■ PASSAGE ■
Super 8 (2011) is nostalgic and meta-fictional in more ways than one. Set in 1979, it is self-consciously about the past. You could say there is product placement in the film, but those products are shown not for commercial purposes (or at least not directly) but to recreate the atmosphere of the past. I think this is done mostly in good taste and generally pretty effectively. Super 8 evokes the 1970s pretty well, I think. That's especially true in the character of Cary McCarthy, the kid with the explosives, played by Ryan Lee. The moviemakers seem to have gone back in time to fetch him into the 2010s. I knew kids who looked and acted just like him then.
Super 8 is also self-consciously about the moviemaking of the past. J.J. Abrams (Gen X) wrote and directed it in the Steven Spielberg-Joe Dante-Richard Donner mode of the 1980s. (Two of those three are very early Baby Boomers. Steven Spielberg was born in Ohio.) Mr. Spielberg in fact co-produced Super 8. So the movie is an attempt to recreate two pasts, the real-life adolescent past of the 1970s and the moviemaking past of the 1980s. By the way, Joe Dante directed Explorers (1985), another teenage science fiction movie, which may have been an inspiration for the video for The Smashing Pumpkins song "Rocket," released in 1994. The action in the video crosses the decades by way of an Einsteinian time dilation, and so there is depicted, all together, past, present, and future.
Super 8 is about some kids trying to make a movie when they are interrupted by a train wreck. (A dozen years after the movie was released, a real train wreck occurred on the opposite end of Ohio, in East Palestine. The harm there was real. Unlike in the movie, the response of the U.S. government was slow and ineffective. I suspect that that was a kind of punishment meted out to a bunch of deplorables who would dare to vote for the other party and candidate. On the other hand, it could have been due simply to stupidity and incompetence. Robert A. Heinlein made that formulation in 1941. His insights carry through to today.) In Zapruder-film or Blowup (1966) fashion, they examine their film for evidence of what has happened. So Super 8 is a movie about moviemaking within the movie and refers to moviemaking outside of the movie. I would call that meta. And now it occurs to me that Super 8 is like an adolescent version of Boogie Nights (released in 1997, set in the 1970s and '80s) except that the moviemakers within that film are interrupted by changes in technology, lots of drug use, and those forever pesky human feelings and relationships. Super 8 happens before the apple and Boogie Nights after. The amateur child actors in Super 8, by the way, are better than the adult porn actors are in Boogie Nights, within their respective movies of course.

Extracted data entries:
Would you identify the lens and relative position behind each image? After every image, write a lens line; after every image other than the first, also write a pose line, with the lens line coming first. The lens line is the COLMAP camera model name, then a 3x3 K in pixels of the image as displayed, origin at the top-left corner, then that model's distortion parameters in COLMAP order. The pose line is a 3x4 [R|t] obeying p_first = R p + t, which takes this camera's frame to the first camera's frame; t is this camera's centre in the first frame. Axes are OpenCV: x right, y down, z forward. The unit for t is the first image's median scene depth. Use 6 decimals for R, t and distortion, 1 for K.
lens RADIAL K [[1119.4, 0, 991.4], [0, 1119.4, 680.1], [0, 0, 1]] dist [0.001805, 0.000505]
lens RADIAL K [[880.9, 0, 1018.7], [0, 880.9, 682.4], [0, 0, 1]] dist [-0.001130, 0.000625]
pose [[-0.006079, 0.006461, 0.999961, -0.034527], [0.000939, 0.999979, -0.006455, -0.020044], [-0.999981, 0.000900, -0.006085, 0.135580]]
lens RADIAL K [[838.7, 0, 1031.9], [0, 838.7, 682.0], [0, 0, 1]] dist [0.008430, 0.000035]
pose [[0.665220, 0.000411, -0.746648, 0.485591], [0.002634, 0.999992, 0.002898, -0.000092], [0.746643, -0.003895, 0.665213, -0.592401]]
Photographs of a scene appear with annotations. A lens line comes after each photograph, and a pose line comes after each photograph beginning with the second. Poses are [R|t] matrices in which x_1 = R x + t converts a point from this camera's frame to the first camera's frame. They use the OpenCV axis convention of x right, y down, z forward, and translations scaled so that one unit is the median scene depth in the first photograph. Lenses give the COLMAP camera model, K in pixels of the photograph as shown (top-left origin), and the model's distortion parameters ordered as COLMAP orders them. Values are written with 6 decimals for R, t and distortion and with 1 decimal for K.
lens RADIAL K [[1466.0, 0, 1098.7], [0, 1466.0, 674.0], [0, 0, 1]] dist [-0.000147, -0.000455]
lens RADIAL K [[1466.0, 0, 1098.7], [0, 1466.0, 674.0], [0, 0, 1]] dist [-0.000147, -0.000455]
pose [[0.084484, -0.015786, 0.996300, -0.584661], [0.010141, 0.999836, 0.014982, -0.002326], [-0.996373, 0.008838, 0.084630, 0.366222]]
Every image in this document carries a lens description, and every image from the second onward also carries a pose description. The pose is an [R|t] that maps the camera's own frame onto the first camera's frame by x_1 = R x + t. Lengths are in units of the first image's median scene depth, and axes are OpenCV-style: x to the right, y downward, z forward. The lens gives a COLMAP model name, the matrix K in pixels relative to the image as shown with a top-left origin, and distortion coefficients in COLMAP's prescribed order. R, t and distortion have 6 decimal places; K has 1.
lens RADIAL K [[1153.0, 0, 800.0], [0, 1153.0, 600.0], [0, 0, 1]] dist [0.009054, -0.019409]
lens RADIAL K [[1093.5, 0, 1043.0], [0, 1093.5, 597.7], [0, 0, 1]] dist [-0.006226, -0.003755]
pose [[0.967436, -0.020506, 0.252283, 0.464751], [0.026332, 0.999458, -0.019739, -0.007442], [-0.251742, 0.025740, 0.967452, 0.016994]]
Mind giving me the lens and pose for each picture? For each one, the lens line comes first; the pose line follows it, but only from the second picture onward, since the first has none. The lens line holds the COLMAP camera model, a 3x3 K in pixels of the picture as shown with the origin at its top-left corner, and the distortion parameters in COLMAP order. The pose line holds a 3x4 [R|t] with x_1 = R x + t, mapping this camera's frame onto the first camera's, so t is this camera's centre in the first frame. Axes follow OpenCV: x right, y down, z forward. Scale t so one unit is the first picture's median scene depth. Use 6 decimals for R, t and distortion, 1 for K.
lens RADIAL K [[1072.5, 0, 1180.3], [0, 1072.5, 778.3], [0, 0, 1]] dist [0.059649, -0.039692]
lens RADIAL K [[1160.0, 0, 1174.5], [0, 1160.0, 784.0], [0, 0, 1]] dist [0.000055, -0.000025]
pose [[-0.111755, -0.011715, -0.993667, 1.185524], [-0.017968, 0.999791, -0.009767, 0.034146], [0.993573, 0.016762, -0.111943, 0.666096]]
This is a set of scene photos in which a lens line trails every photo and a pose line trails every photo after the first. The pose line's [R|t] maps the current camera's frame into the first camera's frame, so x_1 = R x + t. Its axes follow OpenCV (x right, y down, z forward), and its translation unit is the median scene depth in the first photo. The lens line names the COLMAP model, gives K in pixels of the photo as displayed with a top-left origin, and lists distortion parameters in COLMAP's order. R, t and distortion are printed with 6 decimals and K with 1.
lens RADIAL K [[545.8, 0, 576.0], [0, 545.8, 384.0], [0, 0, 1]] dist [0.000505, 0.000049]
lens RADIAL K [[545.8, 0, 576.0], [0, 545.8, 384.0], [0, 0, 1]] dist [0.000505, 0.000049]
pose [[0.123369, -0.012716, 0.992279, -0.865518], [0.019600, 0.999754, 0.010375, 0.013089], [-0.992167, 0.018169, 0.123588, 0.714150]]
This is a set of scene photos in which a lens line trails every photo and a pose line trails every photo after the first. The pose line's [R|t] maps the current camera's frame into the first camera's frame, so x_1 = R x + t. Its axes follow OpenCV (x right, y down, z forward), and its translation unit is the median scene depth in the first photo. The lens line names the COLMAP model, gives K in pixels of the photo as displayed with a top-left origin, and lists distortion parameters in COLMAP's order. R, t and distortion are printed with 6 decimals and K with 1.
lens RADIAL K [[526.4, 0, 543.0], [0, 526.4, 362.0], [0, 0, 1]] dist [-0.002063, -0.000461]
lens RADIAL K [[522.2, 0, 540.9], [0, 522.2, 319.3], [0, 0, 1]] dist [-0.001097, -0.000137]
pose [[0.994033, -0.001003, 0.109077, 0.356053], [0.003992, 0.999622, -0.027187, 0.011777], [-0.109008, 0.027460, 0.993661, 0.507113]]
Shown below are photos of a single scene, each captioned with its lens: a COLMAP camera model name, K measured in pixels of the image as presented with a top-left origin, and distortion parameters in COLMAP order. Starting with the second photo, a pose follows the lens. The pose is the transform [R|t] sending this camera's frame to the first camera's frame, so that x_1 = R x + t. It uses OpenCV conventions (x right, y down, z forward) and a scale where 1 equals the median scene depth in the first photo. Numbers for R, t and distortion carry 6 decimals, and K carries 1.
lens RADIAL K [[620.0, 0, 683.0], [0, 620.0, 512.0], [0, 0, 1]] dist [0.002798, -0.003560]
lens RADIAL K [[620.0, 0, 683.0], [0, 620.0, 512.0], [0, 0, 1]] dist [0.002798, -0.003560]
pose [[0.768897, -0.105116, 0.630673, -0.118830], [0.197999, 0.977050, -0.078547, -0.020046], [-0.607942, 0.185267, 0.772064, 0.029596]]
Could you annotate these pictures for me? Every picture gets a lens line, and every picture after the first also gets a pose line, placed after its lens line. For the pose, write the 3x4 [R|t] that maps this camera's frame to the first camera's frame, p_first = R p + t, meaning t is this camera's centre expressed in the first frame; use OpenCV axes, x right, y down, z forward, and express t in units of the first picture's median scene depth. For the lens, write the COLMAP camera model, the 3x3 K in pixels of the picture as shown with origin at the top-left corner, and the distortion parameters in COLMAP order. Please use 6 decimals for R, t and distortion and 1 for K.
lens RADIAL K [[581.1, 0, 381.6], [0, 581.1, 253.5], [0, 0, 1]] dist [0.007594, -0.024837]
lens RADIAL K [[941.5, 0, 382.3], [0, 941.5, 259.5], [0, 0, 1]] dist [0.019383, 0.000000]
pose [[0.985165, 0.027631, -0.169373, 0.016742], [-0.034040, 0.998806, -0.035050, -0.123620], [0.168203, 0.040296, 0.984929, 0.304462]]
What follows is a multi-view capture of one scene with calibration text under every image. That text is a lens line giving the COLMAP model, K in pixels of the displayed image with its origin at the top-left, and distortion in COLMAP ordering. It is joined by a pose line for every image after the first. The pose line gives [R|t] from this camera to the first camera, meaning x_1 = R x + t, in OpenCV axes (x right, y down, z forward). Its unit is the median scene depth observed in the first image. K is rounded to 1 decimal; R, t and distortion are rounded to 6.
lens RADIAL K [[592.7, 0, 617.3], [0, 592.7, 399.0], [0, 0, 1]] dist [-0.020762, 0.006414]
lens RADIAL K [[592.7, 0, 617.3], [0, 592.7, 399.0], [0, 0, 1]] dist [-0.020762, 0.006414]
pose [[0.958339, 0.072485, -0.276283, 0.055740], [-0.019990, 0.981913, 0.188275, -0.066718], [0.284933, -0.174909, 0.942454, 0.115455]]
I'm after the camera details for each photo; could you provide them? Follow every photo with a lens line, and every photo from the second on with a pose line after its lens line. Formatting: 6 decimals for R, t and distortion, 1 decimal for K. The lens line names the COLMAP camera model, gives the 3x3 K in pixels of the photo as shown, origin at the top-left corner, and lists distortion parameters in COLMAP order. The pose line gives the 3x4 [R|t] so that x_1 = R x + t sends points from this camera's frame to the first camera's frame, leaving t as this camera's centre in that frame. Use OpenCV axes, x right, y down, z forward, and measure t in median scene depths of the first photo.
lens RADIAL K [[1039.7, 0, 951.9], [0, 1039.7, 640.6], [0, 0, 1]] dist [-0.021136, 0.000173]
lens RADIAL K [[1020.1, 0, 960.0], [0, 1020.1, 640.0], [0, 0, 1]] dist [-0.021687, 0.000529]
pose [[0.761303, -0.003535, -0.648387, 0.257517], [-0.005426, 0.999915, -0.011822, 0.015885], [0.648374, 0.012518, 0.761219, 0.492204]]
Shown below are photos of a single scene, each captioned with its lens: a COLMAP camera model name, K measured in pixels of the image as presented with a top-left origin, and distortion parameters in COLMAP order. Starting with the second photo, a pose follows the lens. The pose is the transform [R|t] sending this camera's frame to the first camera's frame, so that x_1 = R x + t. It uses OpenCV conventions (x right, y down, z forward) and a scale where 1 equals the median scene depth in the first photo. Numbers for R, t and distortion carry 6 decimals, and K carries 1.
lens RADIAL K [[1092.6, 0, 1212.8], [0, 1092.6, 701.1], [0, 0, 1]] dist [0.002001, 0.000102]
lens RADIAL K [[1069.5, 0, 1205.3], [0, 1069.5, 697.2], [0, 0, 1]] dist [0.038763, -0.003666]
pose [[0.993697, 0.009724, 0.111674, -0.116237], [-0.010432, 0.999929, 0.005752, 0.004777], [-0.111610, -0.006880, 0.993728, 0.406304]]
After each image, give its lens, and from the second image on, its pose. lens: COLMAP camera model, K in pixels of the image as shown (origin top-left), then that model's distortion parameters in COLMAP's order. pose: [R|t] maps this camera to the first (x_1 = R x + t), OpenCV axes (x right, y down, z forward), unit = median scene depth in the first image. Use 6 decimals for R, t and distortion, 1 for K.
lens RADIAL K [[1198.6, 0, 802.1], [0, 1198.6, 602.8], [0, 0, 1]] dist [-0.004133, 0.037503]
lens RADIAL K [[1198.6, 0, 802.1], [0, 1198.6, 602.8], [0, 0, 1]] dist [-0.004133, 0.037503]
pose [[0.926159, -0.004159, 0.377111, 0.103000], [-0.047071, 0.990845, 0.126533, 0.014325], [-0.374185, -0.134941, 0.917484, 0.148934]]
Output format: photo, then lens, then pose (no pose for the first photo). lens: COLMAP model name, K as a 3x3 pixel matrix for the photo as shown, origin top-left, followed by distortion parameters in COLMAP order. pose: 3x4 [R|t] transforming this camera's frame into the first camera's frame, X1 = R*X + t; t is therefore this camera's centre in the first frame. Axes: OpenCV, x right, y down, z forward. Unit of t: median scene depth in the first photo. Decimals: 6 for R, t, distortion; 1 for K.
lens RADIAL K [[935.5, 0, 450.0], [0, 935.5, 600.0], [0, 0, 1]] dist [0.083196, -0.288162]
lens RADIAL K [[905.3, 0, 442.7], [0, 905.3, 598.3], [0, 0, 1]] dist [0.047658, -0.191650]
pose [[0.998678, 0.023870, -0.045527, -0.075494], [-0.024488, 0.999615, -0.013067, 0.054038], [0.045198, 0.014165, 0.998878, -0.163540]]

■ TASKS TO PERFORM ■
• A. In two sentences, how would you sum up the Super 8 passage?
• B. Which specific four-digit years does the Super 8 passage mention? List every one.
• C. How would you translate this sentence from the Super 8 passage into Spanish: "Super 8 is about some kids trying to make a movie when they are interrupted by a train wreck."

■ PER-TASK OUTPUTS ■
• A. Super 8 (2011), set in 1979 and written and directed by J.J. Abrams in the Spielberg-Dante-Donner mode of the 1980s, tries to recreate two pasts: the adolescent past of the 1970s and the moviemaking past of the 1980s. It follows kids making a movie who are interrupted by a train wreck and then examine their film for evidence, so it is a movie about moviemaking that also refers to moviemaking outside the movie.

• B. 2011, 1979, 1985, 1994, 1941, 1966, 1997

• C. Super 8 trata sobre unos chicos que intentan hacer una película cuando un accidente de tren los interrumpe.